How to Steal Bases in Baseball?


If you’re wondering how to steal bases in baseball, knowing WHEN matters just as much (or more) than how fast you are.

If you pick the wrong moment to run, your speed won’t save you.

One of the best times to “steal” a base is if you’re READY when there’s an opportunity like a wild pitch, passed ball, or ball in the dirt (depending on the situation and WHEN you take off, it may or may not be counted as a stolen base… but either way, it’s huge for your team!)

So here’s 4 tips for making the most of the opportunity.

Tip 1 – A quality secondary lead

Once we get our initial lead and the pitcher makes his move towards home plate, take two aggressive shuffle steps in the direction of the next base.

When performing this “secondary lead” have your right foot hit the ground as the ball is entering the hitting zone. Stay balanced but have slight momentum towards the next base so on a batted ball or a ball in the dirt you are in a better position to run.

To help get the right foot timed properly, wait until the pitchers front leg reaches its height and he starts moving towards home plate.

This slight delay will get your right foot down at the proper time. If you start shuffling as the pitcher starts his move, you will be in between shuffles and won’t be in a good position to advance at the proper time.

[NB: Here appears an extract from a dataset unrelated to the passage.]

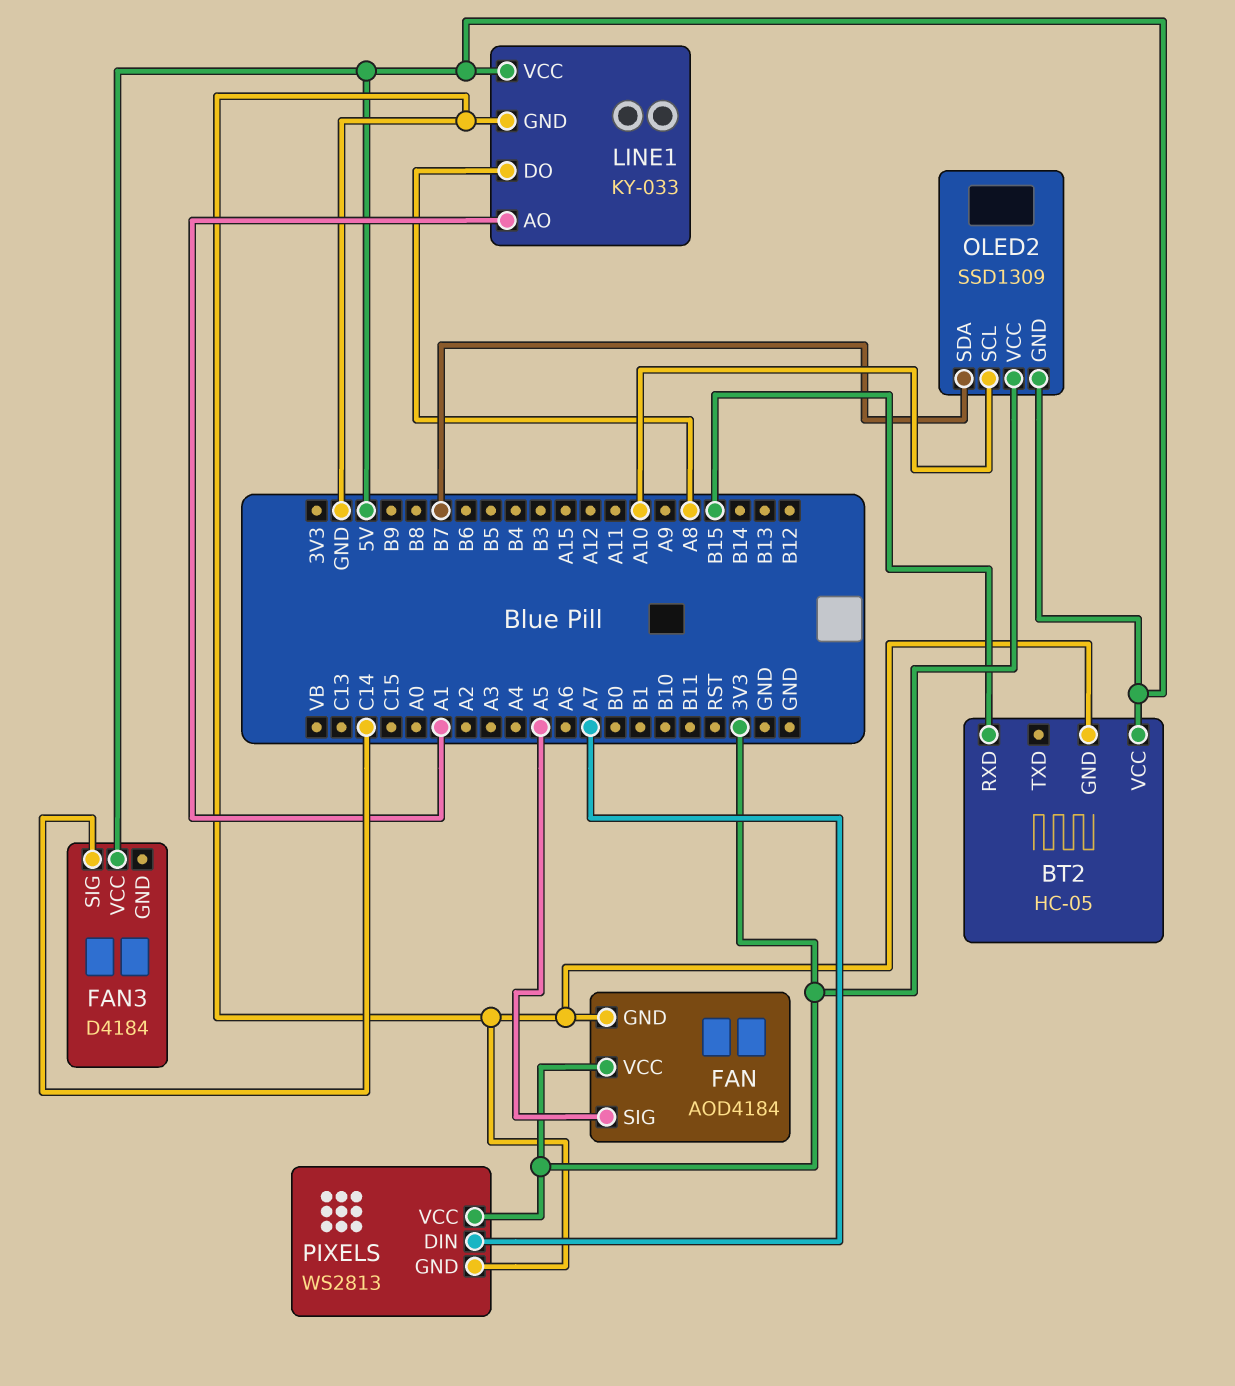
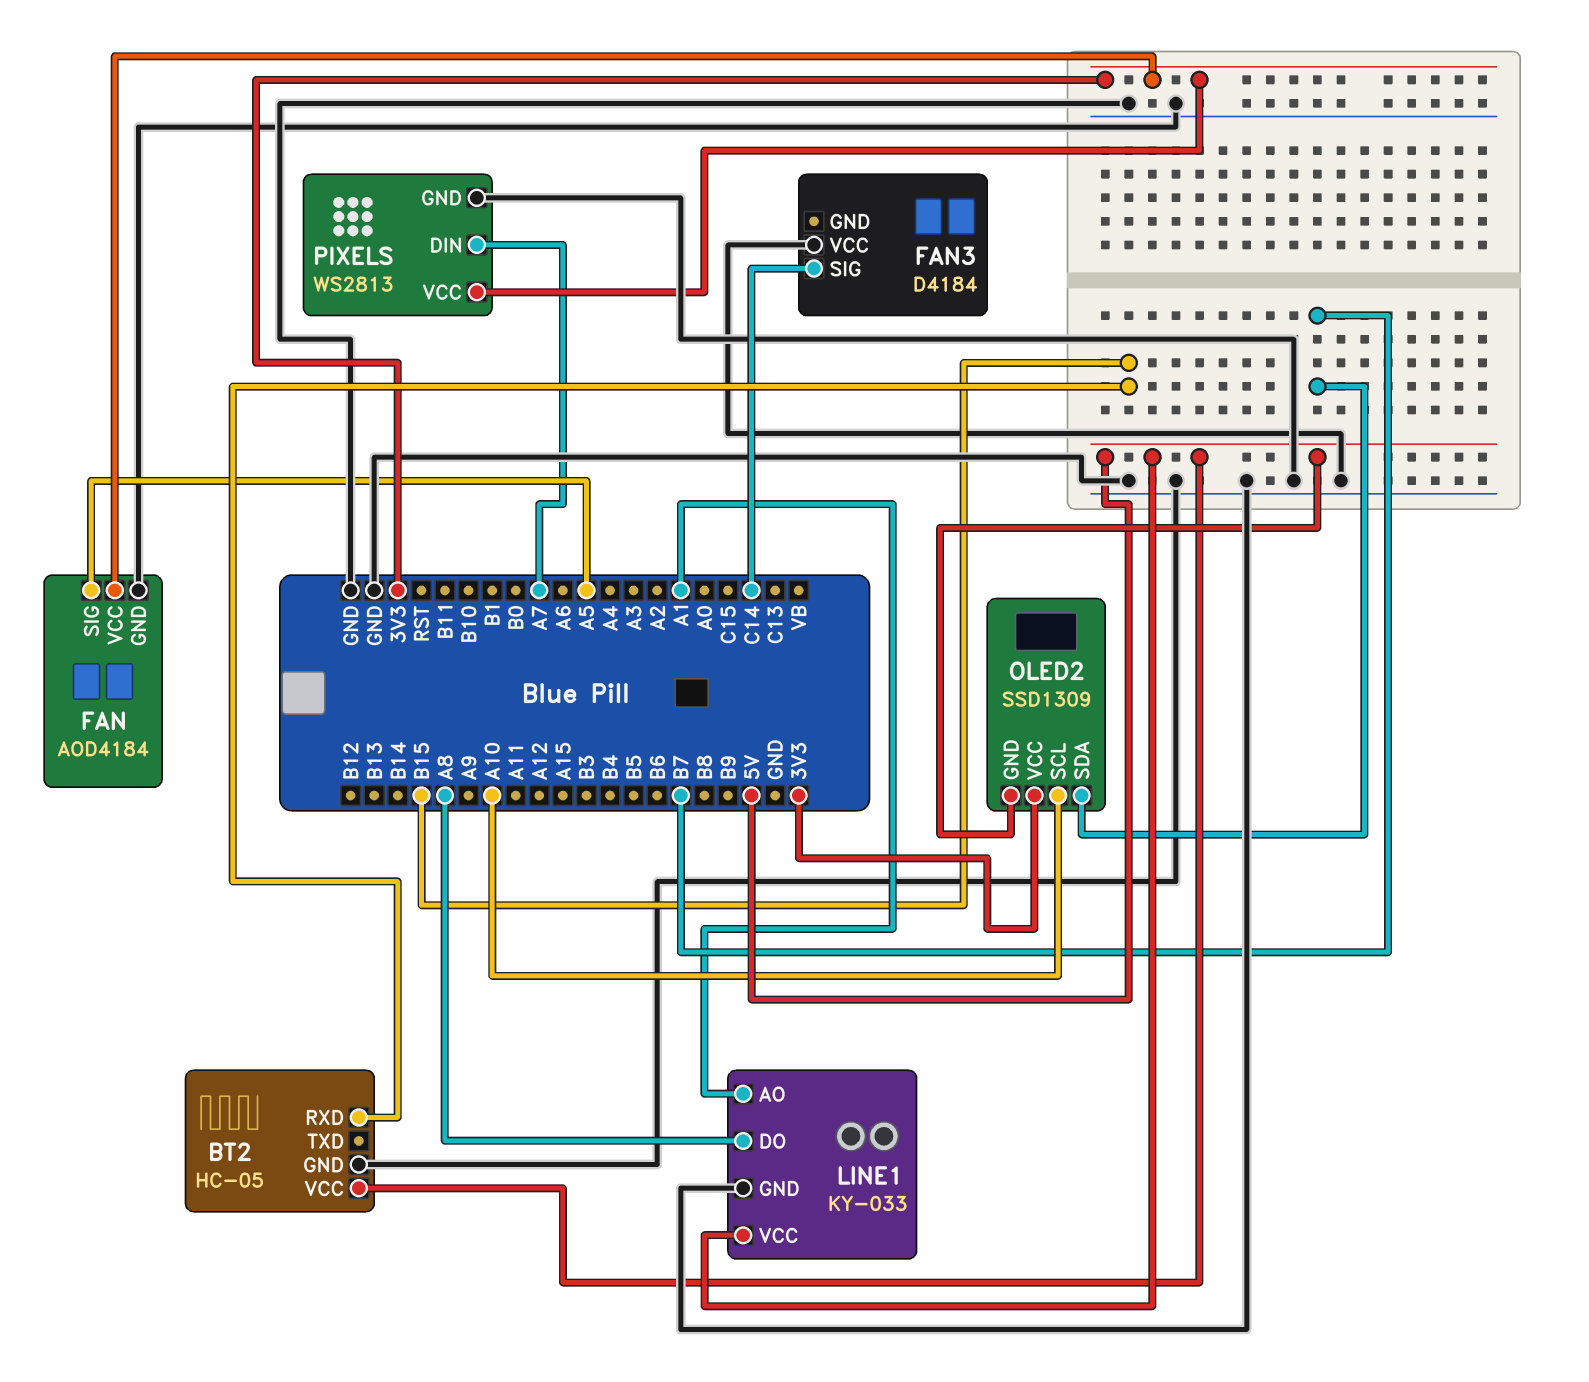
FAN3 pin VCC: 5V -> GND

Tip 2 – Watch both pitch trajectory and the catcher

I have trouble reading pitch trajectory when I try to follow the ball from the pitchers hand to the catchers mitt. I like to focus just in front of the hitter. From here my eyes can see pitch trajectory and the catcher going into his blocking stance.

If the pitch is on a lower trajectory and/or the catcher starts to go to his knees to block the ball, take off.

Tip 3 – Anticipate off speed counts

Off speed pitches (curve balls, sliders, change ups) are most effective when they are low in the zone.

Often times with two strikes the pitcher will try to bounce the pitch between home plate and where the catchers feet are placed in order to get a swing and miss from the hitter.

Because of the nature of the pitch, the desired location, and that they are more difficult to control, off speed pitches will bounce more often than fastballs.

An off speed count is when then pitcher has the advantage (0-2, 1-2) but still be on the lookout in even counts (1-1, 2-2). Even though you should always be expecting to advance on a ball in the dirt, these 4 counts can produce a higher probability of a bounced pitch.

Tip 4 – Don’t be afraid of making outs

Making this play successfully requires quick action (not hesitation) and practice.

For this to happen, a player can’t be afraid of making outs by stealing a base (Since this play can be a huge momentum changer, it’s worth the risk).

In other words, a player who is afraid of making an out won’t be bold enough to give it a try.

For this tip to work, it’s up to the coach or parent to the atmosphere where the player feels free to take such risks.

That’s why it’s important to be sure we don’t criticize players just because the results weren’t ideal.

Rather, applaud their awareness and bravery and then review the situation to see how it can be better next time.

Extra Note: Even though we want to be aggressive and this is a difficult play for catchers, we still need to be smart baserunners.

If we are at 2nd base with 2 outs we need to be sure we can make it to 3rd base.

Don’t make the 3rd out at 3rd base, we are already in scoring position!!!

Control the Controllables

In baseball, speed doesn’t determine if you are a good baserunner.

What does?

Having some savvy, plus heart, effort, and instinct do.

Here at PBI we are big on controlling what you can control. There is a lot of this game that is out of your hands.

However, taking good aggressive leads and working hard as a baserunner is controllable.

In particular, advancing on a ball in the dirt can be a major momentum shift for your team, so go for it!